Smith also believes that the Party cannot overly engage in “demagoguery” against Trump because the American people have grown tired of that message and are looking, instead, for someone who will take a more analytical approach. “If he’s doing something good, let’s say so,” Smith said. “If he’s doing something harmful, let’s say so.” He has his reservations about Musk, but he does not object, in theory, to someone performing an audit of the federal government and trying to find pockets of waste and inefficiency. “Why are we reacting like this when we haven’t even discovered everything he’s found?” Smith asked.
I am not sure exactly what sort of political savior could save us from this moment, or whether one could actually exist, but, come on: “Why are we reacting like this?” Uh, that definitely ain’t it. (What a slogan! Get your picket signs and get out in the streets! Vive la résistance!) Why are we reacting like this? Seriously, what is this shit?
There are some completed thoughts in the above paragraphs, but they’re Kang’s, not Stephen A’s. Smith’s political “analysis” is a knee-jerk mishmash of RFK Jr. -style “just asking questions” and the worst version of both-sides journalism, combined with a near-total lack of interest in what Trump or Musk may actually be doing. Most of his comments sound like a guy trying to pretend he prepared for his next camera segment. Who, exactly, was saying it was Biden’s “turn?” When did Kamala Harris focus on “woke culture?” (Probably not when she was talking about “lethal fighting forces” in her nomination acceptance speech.) I’m reminded of John Mulaney’s great joke that the New York Post reads like “someone read a better newspaper and now they’re trying to text you everything they can remember.
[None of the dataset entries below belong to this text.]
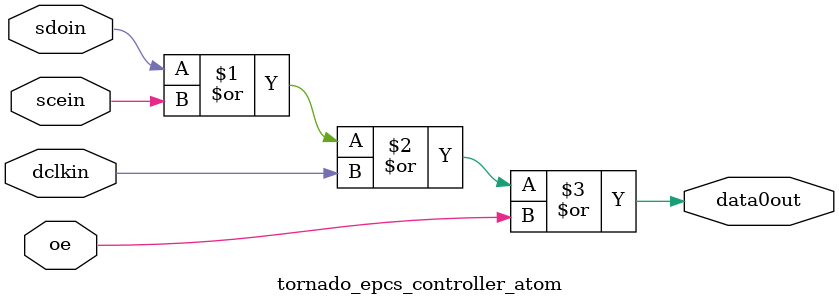
<source format=v>
module tornado_epcs_controller_atom (
                                       dclkin,
                                       oe,
                                       scein,
                                       sdoin,
                                       data0out
                                    )
;
  output           data0out;
  input            dclkin;
  input            oe;
  input            scein;
  input            sdoin;
  wire             data0out;
  assign data0out = sdoin | scein | dclkin | oe;
endmodule
</source>
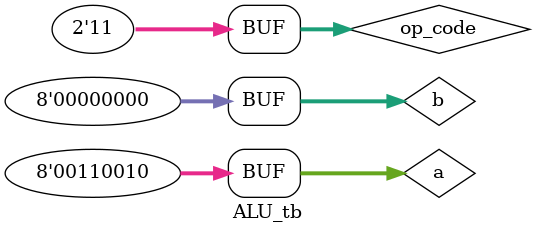
<source format=v>
`timescale 1ns / 1ps

module ALU_tb();

    reg [1:0] op_code;
    reg [7:0] a, b;
    wire [15:0] result;
    ALU uut (
                .op_code(op_code), 
                .a(a),            
                .b(b),             
               .result(result)    
    );

    initial begin
       $monitor(" op_code=%b | a=%d | b=%d | result=%d ",
          op_code, a, b, result);


        op_code = 2'b00;
        a = 8'd0;
        b = 8'd0;
        


        // --- Test Case 1: Addition (op_code = 00) ---
        // Expected: 10 + 5 = 15
       
        op_code = 2'b00; a = 8'd10; b = 8'd5; #10;

        // --- Test Case 2: Subtraction (op_code = 01) ---
        // Expected: 20 - 8 = 12

        op_code = 2'b01; a = 8'd20; b = 8'd8; #10;

        // --- Test Case 3: Multiplication (op_code = 10) ---
        // Expected: 12 * 10 = 120
        
        op_code = 2'b10; a = 8'd12; b = 8'd10;#10;

        // --- Test Case 4: Division (op_code = 11) ---
        // Expected: 100 / 10 = 10
        
        op_code = 2'b11; a = 8'd100; b = 8'd5; #10;

        // --- Test Case 5: Division by Zero (op_code = 11) ---
        // The ALU  output our error code (16'hFFFF).
       
        op_code = 2'b11; a = 8'd50; b = 8'd0; #10;

 

       
    end


endmodule

</source>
Doesn’t have to be right, just has to be short.” Smith talks about politics like he scrolled through Post headlines and, to use Mulaney’s term, “got the gist.” Which is not all that different from how he talks about sports.
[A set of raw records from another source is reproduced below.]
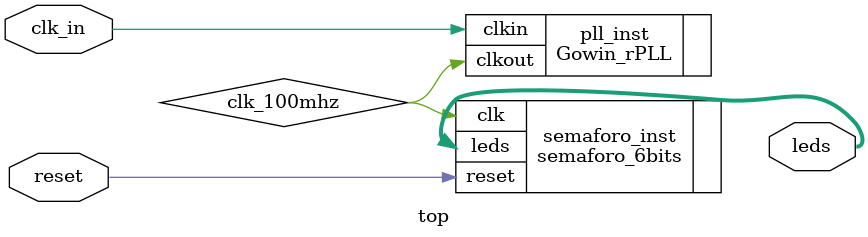
<source format=v>
module top (
    input wire clk_in,      // Reloj físico de 27 MHz
    input wire reset,
    output wire [5:0] leds
);

wire clk_100mhz;

// Instancia del PLL
Gowin_rPLL pll_inst (
    .clkin(clk_in),
    .clkout(clk_100mhz)
);

// Instancia del semáforo
semaforo_6bits semaforo_inst (
    .clk(clk_100mhz),
    .reset(reset),
    .leds(leds)
);

endmodule

</source>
Look, I’ve got a long and complicated history with Smith myself, but I’ll confess to have softened on him a bit in recent years. He has a shtick, and I do think this shtick has been corrosive to any sort of intelligent sports discourse, but I do not believe Smith is malicious and, in the end, I do suspect his heart is generally in the right place, if it hasn’t been entirely consumed by his persona at this point. In an age of Barstool and Pat McAfee, Smith is hardly the worst guy on the lot. He does seem to have an occasional sense of humor about himself — you can sense an earnest, even kinda likably dopey guy in there somewhere, as evidenced by his ever-amusing appearances on General Hospital. And anybody who does this to Jason Whitlock by definition cannot be all bad.
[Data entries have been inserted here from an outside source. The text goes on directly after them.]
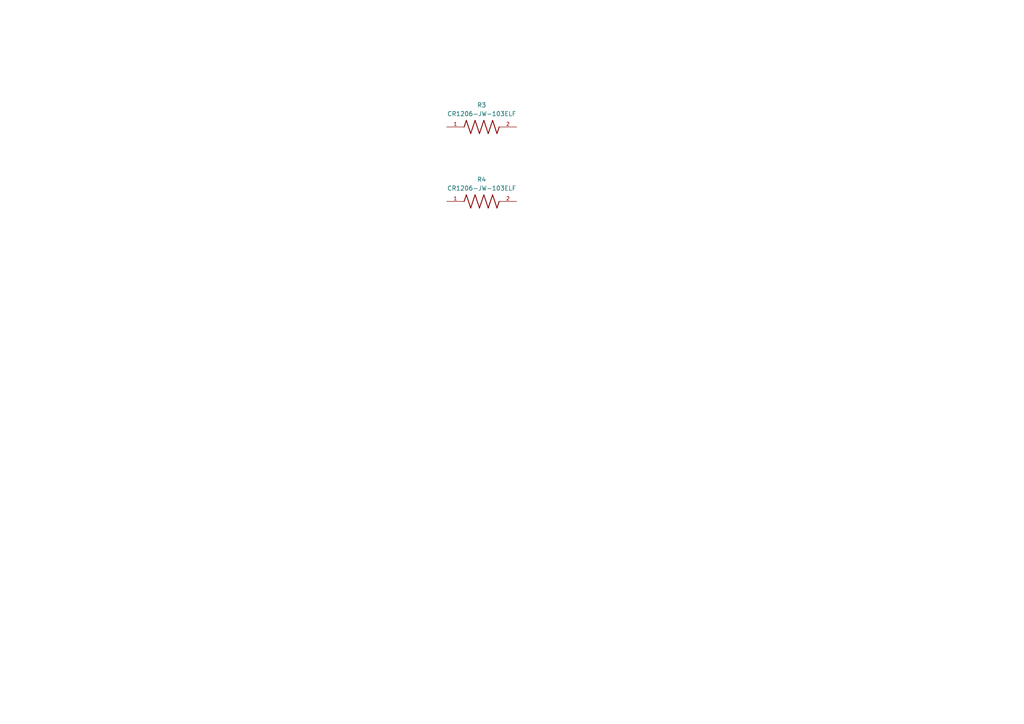
<source format=kicad_sch>
(kicad_sch
	(version 20250114)
	(generator "eeschema")
	(generator_version "9.0")
	(uuid "9c1583ad-b731-488d-926b-946c31fd7bd4")
	(paper "A4")
	
	(symbol
		(lib_id "CR1206-JW-103ELF:CR1206-JW-103ELF")
		(at 139.7 58.42 0)
		(unit 1)
		(exclude_from_sim no)
		(in_bom yes)
		(on_board yes)
		(dnp no)
		(fields_autoplaced yes)
		(uuid "ee5e0481-4d70-4640-9af5-25d357661acf")
		(property "Reference" "R4"
			(at 139.7 52.07 0)
			(effects
				(font
					(size 1.27 1.27)
				)
			)
		)
		(property "Value" "CR1206-JW-103ELF"
			(at 139.7 54.61 0)
			(effects
				(font
					(size 1.27 1.27)
				)
			)
		)
		(property "Footprint" "CR1206-JW-103ELF:RESC3216X75N"
			(at 139.7 58.42 0)
			(effects
				(font
					(size 1.27 1.27)
				)
				(justify bottom)
				(hide yes)
			)
		)
		(property "Datasheet" ""
			(at 139.7 58.42 0)
			(effects
				(font
					(size 1.27 1.27)
				)
				(hide yes)
			)
		)
		(property "Description" ""
			(at 139.7 58.42 0)
			(effects
				(font
					(size 1.27 1.27)
				)
				(hide yes)
			)
		)
		(property "MF" "Bourns"
			(at 139.7 58.42 0)
			(effects
				(font
					(size 1.27 1.27)
				)
				(justify bottom)
				(hide yes)
			)
		)
		(property "Description_1" "CR1206 SMD Thick Film Resistor,10K 5% | Bourns CR1206-JW-103ELF"
			(at 139.7 58.42 0)
			(effects
				(font
					(size 1.27 1.27)
				)
				(justify bottom)
				(hide yes)
			)
		)
		(property "Package" "3216 Bourns"
			(at 139.7 58.42 0)
			(effects
				(font
					(size 1.27 1.27)
				)
				(justify bottom)
				(hide yes)
			)
		)
		(property "Price" "None"
			(at 139.7 58.42 0)
			(effects
				(font
					(size 1.27 1.27)
				)
				(justify bottom)
				(hide yes)
			)
		)
		(property "SnapEDA_Link" "https://www.snapeda.com/parts/CR1206-JW-103ELF/Bourns/view-part/?ref=snap"
			(at 139.7 58.42 0)
			(effects
				(font
					(size 1.27 1.27)
				)
				(justify bottom)
				(hide yes)
			)
		)
		(property "MP" "CR1206-JW-103ELF"
			(at 139.7 58.42 0)
			(effects
				(font
					(size 1.27 1.27)
				)
				(justify bottom)
				(hide yes)
			)
		)
		(property "Availability" "In Stock"
			(at 139.7 58.42 0)
			(effects
				(font
					(size 1.27 1.27)
				)
				(justify bottom)
				(hide yes)
			)
		)
		(property "Check_prices" "https://www.snapeda.com/parts/CR1206-JW-103ELF/Bourns/view-part/?ref=eda"
			(at 139.7 58.42 0)
			(effects
				(font
					(size 1.27 1.27)
				)
				(justify bottom)
				(hide yes)
			)
		)
		(pin "1"
			(uuid "be9357f1-31e2-41b6-bbf8-4b5a206aec8e")
		)
		(pin "2"
			(uuid "2f918425-d898-4e39-9caf-72e8cddfe180")
		)
		(instances
			(project ""
				(path "/9c1583ad-b731-488d-926b-946c31fd7bd4"
					(reference "R4")
					(unit 1)
				)
			)
		)
	)
	(symbol
		(lib_id "CR1206-JW-103ELF:CR1206-JW-103ELF")
		(at 139.7 36.83 0)
		(unit 1)
		(exclude_from_sim no)
		(in_bom yes)
		(on_board yes)
		(dnp no)
		(fields_autoplaced yes)
		(uuid "fa1e8311-4810-4a68-95e6-e58233d459da")
		(property "Reference" "R3"
			(at 139.7 30.48 0)
			(effects
				(font
					(size 1.27 1.27)
				)
			)
		)
		(property "Value" "CR1206-JW-103ELF"
			(at 139.7 33.02 0)
			(effects
				(font
					(size 1.27 1.27)
				)
			)
		)
		(property "Footprint" "CR1206-JW-103ELF:RESC3216X75N"
			(at 139.7 36.83 0)
			(effects
				(font
					(size 1.27 1.27)
				)
				(justify bottom)
				(hide yes)
			)
		)
		(property "Datasheet" ""
			(at 139.7 36.83 0)
			(effects
				(font
					(size 1.27 1.27)
				)
				(hide yes)
			)
		)
		(property "Description" ""
			(at 139.7 36.83 0)
			(effects
				(font
					(size 1.27 1.27)
				)
				(hide yes)
			)
		)
		(property "MF" "Bourns"
			(at 139.7 36.83 0)
			(effects
				(font
					(size 1.27 1.27)
				)
				(justify bottom)
				(hide yes)
			)
		)
		(property "Description_1" "CR1206 SMD Thick Film Resistor,10K 5% | Bourns CR1206-JW-103ELF"
			(at 139.7 36.83 0)
			(effects
				(font
					(size 1.27 1.27)
				)
				(justify bottom)
				(hide yes)
			)
		)
		(property "Package" "3216 Bourns"
			(at 139.7 36.83 0)
			(effects
				(font
					(size 1.27 1.27)
				)
				(justify bottom)
				(hide yes)
			)
		)
		(property "Price" "None"
			(at 139.7 36.83 0)
			(effects
				(font
					(size 1.27 1.27)
				)
				(justify bottom)
				(hide yes)
			)
		)
		(property "SnapEDA_Link" "https://www.snapeda.com/parts/CR1206-JW-103ELF/Bourns/view-part/?ref=snap"
			(at 139.7 36.83 0)
			(effects
				(font
					(size 1.27 1.27)
				)
				(justify bottom)
				(hide yes)
			)
		)
		(property "MP" "CR1206-JW-103ELF"
			(at 139.7 36.83 0)
			(effects
				(font
					(size 1.27 1.27)
				)
				(justify bottom)
				(hide yes)
			)
		)
		(property "Availability" "In Stock"
			(at 139.7 36.83 0)
			(effects
				(font
					(size 1.27 1.27)
				)
				(justify bottom)
				(hide yes)
			)
		)
		(property "Check_prices" "https://www.snapeda.com/parts/CR1206-JW-103ELF/Bourns/view-part/?ref=eda"
			(at 139.7 36.83 0)
			(effects
				(font
					(size 1.27 1.27)
				)
				(justify bottom)
				(hide yes)
			)
		)
		(pin "1"
			(uuid "b0917781-bad9-4cd2-8f7b-ffb4b22cb10a")
		)
		(pin "2"
			(uuid "8e70d5e8-2b96-4866-8f3f-292dd6ba86eb")
		)
		(instances
			(project ""
				(path "/9c1583ad-b731-488d-926b-946c31fd7bd4"
					(reference "R3")
					(unit 1)
				)
			)
		)
	)
	(sheet_instances
		(path "/"
			(page "1")
		)
	)
	(embedded_fonts no)
)

</source>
But in a world where expertise, rationality, and complexity are under constant assault by cartoonishly vile people foundationally motivated by willful and aggressive ignorance, the Stephen A. Smith political boomlet represents a deeply flawed kind of counterattack. The reasoning here is nothing more than “Hey, they have a bunch of people who don’t know anything, maybe we should get our own person who doesn’t know anything.” Stephen A. Smith for president — my God, I do not think I have ever written a more ridiculous phrase — is the result of giving up, of ceding everything that actually matters. If he is any sort of answer, then quite frankly we are not serious people.